(Items stored from a collection)
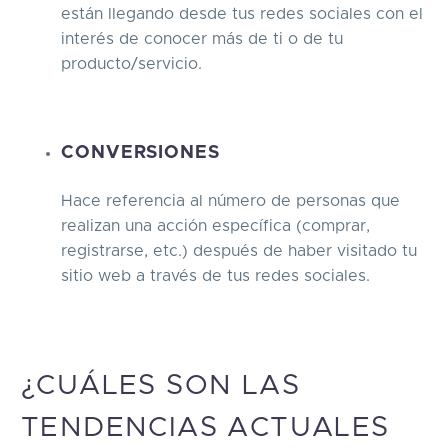
están llegando desde tus redes sociales con el
interés de conocer más de ti o de tu
producto/servicio.
CONVERSIONES
Hace referencia al número de personas que
realizan una acción específica (comprar,
registrarse, etc.) después de haber visitado tu
sitio web a través de tus redes sociales.
¿CUÁLES SON LAS
TENDENCIAS ACTUALES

**Exercise directions:** Will you write out every one of the lines above word for word, leaving the pictures out?

**Answer:**
están llegando desde tus redes sociales con el
interés de conocer más de ti o de tu
producto/servicio.
CONVERSIONES
Hace referencia al número de personas que
realizan una acción específica (comprar,
registrarse, etc.) después de haber visitado tu
sitio web a través de tus redes sociales.
¿CUÁLES SON LAS
TENDENCIAS ACTUALES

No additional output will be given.